One of my favourite parts of the book was Dickens’ meetings with other great writers of that era, especially those from other countries, like Hans Christian Andersen and Fyodor Dostoevsky. Dostoevsky’s account of their meeting is fascinating. It goes like this –
“In 1862 the Russian novelist Dostoevsky, an admirer of Dickens’s work – he had read Pickwick Papers and David Copperfield in prison – visited him at Wellington Street. Years later he wrote in a letter to a friend a remarkable account of what Dickens said in the course of their conversation about writing. Dostoevsky introduced Dickens’s words with his own :
“The person he (the writer] sees most of, most often, actually every day, is himself. When it comes to a question of why a man does something else, it’s the author’s own actions which make him understand, or fail to understand, the sources of human action. Dickens told me the same thing when I met him at the office of his magazine…in 1862. He told me that all the good simple people in his novels, Little Nell, even the holy simpletons like Barnaby Rudge, are what he wanted to have been, and his villains were what he was (or rather, what he found in himself), his cruelty, his attacks of causeless enmity towards those who were helpless and looked to him for comfort, his shrinking from those whom he ought to love, being used up in what he wrote. There were two people in him, he told me : one who feels as he ought to feel and one who feels the opposite. From the one who feels the opposite I make my evil characters, from the one who feels as a man ought to feel I try to live my life. Only two people? I asked.”

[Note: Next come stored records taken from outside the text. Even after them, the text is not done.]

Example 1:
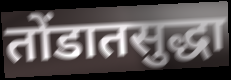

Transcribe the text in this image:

तोंडातसुद्धा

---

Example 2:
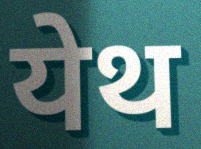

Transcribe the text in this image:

येथ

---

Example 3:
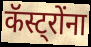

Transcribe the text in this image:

कॅस्ट्रोंना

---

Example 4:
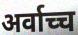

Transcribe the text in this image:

अर्वाच्च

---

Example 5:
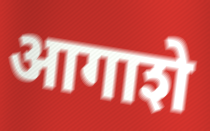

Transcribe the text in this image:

आगाशेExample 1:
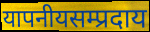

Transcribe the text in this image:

यापनीयसम्प्रदाय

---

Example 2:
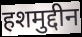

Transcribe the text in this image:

हशमुद्दीन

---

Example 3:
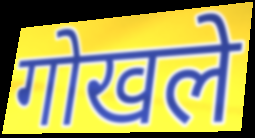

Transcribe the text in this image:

गोखले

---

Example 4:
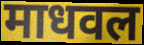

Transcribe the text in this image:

माधवल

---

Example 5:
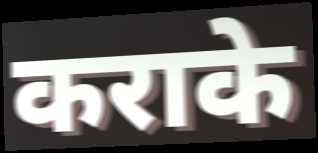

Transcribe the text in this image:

कराके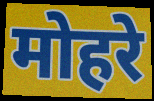
मोहरे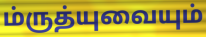
ம்ருத்யுவையும்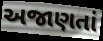
અજાણતાંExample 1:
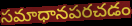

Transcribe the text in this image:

సమాధానపరచడం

This is an amazing report, and if Dostoevsky remembered correctly it must be Dickens’s most profound statement about his inner life and his awareness of his own cruelty and bad behaviour. It is as though with Dostoevsky he could drop the appearance of perfect virtue he felt he had to keep up before the English public. It also suggests that he was aware of drawing his evil characters from that he disapproved of and yet could not control.”

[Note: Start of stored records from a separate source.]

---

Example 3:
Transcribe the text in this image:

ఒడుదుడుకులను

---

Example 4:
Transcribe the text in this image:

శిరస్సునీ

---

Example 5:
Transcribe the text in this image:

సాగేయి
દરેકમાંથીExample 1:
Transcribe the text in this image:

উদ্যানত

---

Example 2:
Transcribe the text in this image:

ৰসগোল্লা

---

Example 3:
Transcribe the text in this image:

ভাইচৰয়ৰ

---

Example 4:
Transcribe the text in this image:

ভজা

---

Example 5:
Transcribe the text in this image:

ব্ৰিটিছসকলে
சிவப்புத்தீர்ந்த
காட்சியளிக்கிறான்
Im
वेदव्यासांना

One of the sad things I discovered at the end of the book was that many of Dickens’ children didn’t do well. One of his sons was a successful lawyer and he lived a distinguished life, but nearly every other son of his got into debt and died penniless. His daughters seemed to have fared better. It will be interesting to find out whether any of his descendants are alive today.
This book I read is also a beautifully produced edition and it has photographs and portraits of people and sketches of places and buildings which bring that era alive.
I loved Claire Tomalin’s biography of Charles Dickens. It is beautifully researched and beautifully written. She has written many other wonderful biographies, and I want to read some of them, especially the ones on Thomas Hardy, Samuel Pepys, and Jane Austen.